Para ela, as organizações têm um longo caminho pela frente para tornar o ambiente de trabalho mais representativo, para que as mulheres que chegam à empresa enxerguem à sua volta lideranças e especialistas femininas, crescendo dentro das estruturas. Quanto mais isso acontecer, mais as mulheres vão se sentir em um ambiente seguro. “Você já não entra em um ambiente em que olha em volta e pensa: ‘Caramba, vou ter que batalhar talvez mais do que todo mundo para mostrar o meu valor e que ele seja tão alto ou mais alto do que o dos outros ao meu redor’. Quando você tem essa representatividade, é a forma mais completa e sólida de a pessoa vai se sentir mais segura, de que ela está em um ambiente mais seguro”.
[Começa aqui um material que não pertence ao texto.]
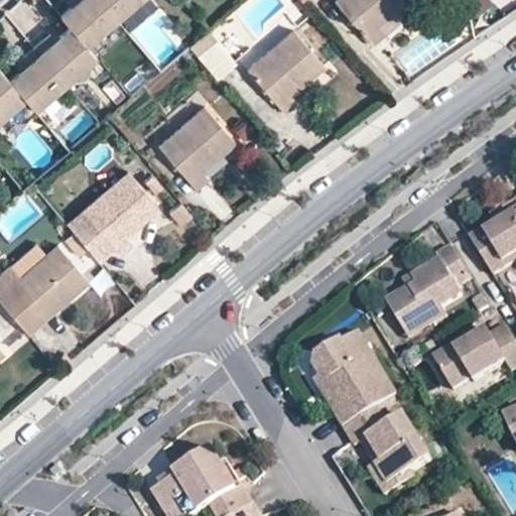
[(68,27),(84,45),(114,19),(98,0),(73,0),(75,2),(58,16),(68,27)]
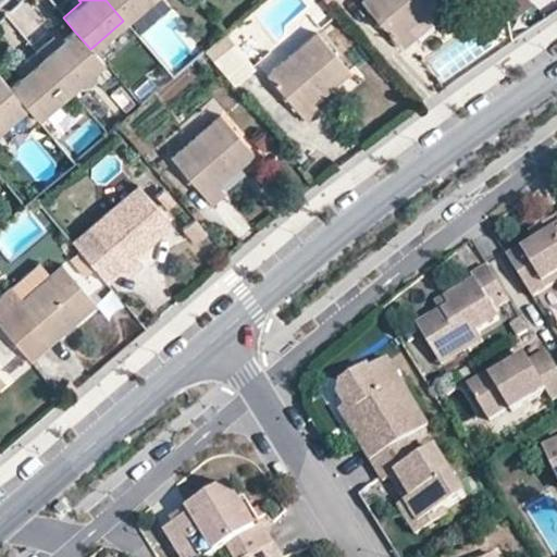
[(106,0),(123,21),(146,0),(106,0)]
Isso leva tempo? Com certeza. Mas assim como muitas empresas adotaram programas para cuidar da saúde mental dos funcionários no início da pandemia, é possível pensar programas para apoiar pessoas que têm sentimentos impostores. Estabelecer mentorias ou parcerias com colegas para criar uma ponte de confiança são um bom primeiro passo. As lideranças precisam estar atentas a colaboradores que mostram sinais de falta de confiança e dificuldade para aceitar elogios, mesmo quando são merecidos. E quem está interiorizando esses sentimentos pode buscar ajuda, seja através de terapia, busca pelo autoconhecimento ou ao falar sobre sua percepção para os gestores. Em um momento em que ter uma liderança vulnerável é um asset, levantar a mão pode ser mais simples do que se imagina.
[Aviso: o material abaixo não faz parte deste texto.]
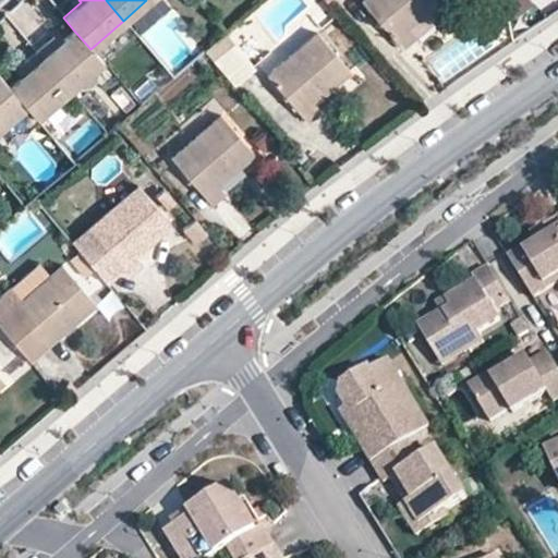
[(361,0),(360,1),(399,47),(413,35),(403,24),(429,2),(432,5),(437,0),(361,0)]
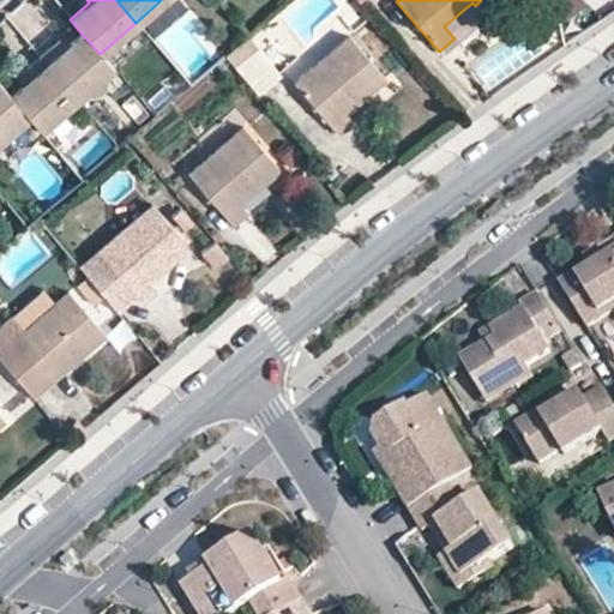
[(517,22),(527,14),(515,0),(506,8),(517,22)]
Ter um feedback 360 para o gestor também pode funcionar bem. Nas empresas que adotaram a prática, o clima organizacional melhorou bastante e houve um desenvolvimento por parte das lideranças. “Quando o clima organizacional melhora, a segurança emocional das pessoas melhora muito. Quando você não recebe o feedback, você não tem oportunidade de melhorar porque você não enxerga. Quando melhoramos a comunicação entre as pessoas, independentemente do nível delas, fica claro como estão todos ali com um objetivo único que é fazer o negócio da empresa se sustentar e crescer. Então, é muito importante essa comunicação”, diz Débora.
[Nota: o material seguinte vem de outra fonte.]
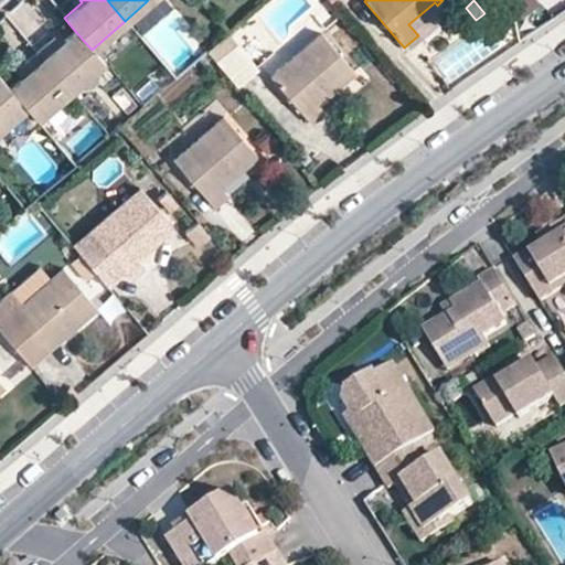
[(482,0),(478,4),(484,13),(500,0),(482,0)]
E tem um lado bom nessa história?

Sofrer de síndrome do impostor, porém, tem seu “lado positivo”. De acordo com um estudo de Basima Tewfik, professora-assistente de Estudos do Trabalho e Organização no MIT Management Sloan School, os comportamentos exibidos por “impostores” para tentar compensar suas incertezas e inseguranças têm o efeito de torná-los bons profissionais. Em seu estudo “Workplace Impostor Thoughts: Theoretical Conceptualization, Construct Measurement, And Relationships With Work-Related Outcomes”, sua tese de graduação na Wharton, Basima diz que as pesquisas existentes até 2019 favoreciam “abertamente as desvantagens, sem considerar seus benefícios”. ”Há indícios dentro do trabalho existente e relacionado de que ter pensamentos impostores no local de trabalho pode não ser tão pernicioso quanto é retratado”.

Em vez de tentar resistir ou superar os sentimentos de inadequação – e ter de colocar um esforço extra na comunicação para sobrepor tais sentimentos –, a pesquisadora acredita que as pessoas que se sentem “impostores” podem superar seus pares em habilidades interpessoais. Trocando em miúdos, uma característica que essa pessoa “impostora” não aprecia em si mesma poderia motivá-la a tentar mais, ampliar seu conhecimento e ter um desempenho melhor. “Ter pensamentos impostores também pode ser um motivador. Essa motivação pode ser uma coisa boa para melhorar o trabalho”, diz ela, ao explicar que não é sempre “algo bom” ou “algo ruim”. “Ter pensamentos impostores também melhora o desempenho interpessoal no trabalho: ajudar as pessoas, cooperar e encorajar os outros. Parece que quando os funcionários sentem que sua competência é inferior ao que os outros pensam, eles podem ser estimulados a provar seu valor em um nível interpessoal”.